By setting, by date of publication, and the residence of the author, Quintus Servinton is rightly regarded as Australia's first novel. Printed in Hobart Town in three volumes, in 1830-1, and expressly intended for dispatch to England (where it was re-issued in London in 1832), only a few copies were reserved for sale in Tasmania. Of these, only three are known to survive, and the book has long been inaccessible to any but the most persistent of readers. It presents an invaluable and fascinating picture - first of English provincial life and of contemporary business dealing, and then of convict life as experienced by an educated convict, a contrast and complement to the Ralph Rashleigh picture of the convict of humble birth and little or no education crushed by brutality and manual labour.
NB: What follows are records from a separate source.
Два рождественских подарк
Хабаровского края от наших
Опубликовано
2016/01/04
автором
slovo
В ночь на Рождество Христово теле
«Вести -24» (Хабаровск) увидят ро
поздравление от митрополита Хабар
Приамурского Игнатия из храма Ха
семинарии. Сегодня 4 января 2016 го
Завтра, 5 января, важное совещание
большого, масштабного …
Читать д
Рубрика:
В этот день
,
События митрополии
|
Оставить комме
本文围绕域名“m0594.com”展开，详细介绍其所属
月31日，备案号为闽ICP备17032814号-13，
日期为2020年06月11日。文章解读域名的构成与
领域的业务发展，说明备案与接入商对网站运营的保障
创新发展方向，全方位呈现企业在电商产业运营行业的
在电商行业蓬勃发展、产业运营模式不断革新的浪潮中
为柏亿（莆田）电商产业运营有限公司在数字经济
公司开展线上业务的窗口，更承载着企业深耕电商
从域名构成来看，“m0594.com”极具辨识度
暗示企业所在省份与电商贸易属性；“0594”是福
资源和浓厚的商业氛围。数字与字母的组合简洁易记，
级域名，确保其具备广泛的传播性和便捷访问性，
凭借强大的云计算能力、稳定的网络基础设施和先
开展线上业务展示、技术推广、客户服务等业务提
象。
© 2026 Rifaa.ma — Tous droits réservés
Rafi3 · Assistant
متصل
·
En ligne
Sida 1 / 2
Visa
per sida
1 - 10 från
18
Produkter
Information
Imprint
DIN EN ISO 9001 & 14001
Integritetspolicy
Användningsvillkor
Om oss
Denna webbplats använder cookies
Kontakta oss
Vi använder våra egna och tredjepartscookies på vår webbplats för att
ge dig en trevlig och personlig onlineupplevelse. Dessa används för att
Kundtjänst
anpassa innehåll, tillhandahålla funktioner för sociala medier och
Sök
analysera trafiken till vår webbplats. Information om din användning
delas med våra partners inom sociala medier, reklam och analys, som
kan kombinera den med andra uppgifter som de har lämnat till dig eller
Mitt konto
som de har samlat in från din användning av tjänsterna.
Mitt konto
In his introduction, Cecil Hadgraft traces the author's own chequered career - an amazing sequence of misfortunes and miscalculations both before and after his twenty-four hour reprieve from the gallows, and particularly significant for the assessment and appreciation of a novel known to be largely autobiographical.
Henry Savery was a convict transported to Port Arthur, Tasmania and Australia's first novelist. It is generally agreed that his writing is more important for its historical value than its literary merit.
If you like Australian History this is a very good read - you can tell it is a personal and painful journey for the writer and helps to fill in gaps that most other historical accounts fail to. It takes a little while to get used to the writing style but perservere and it is well worth it.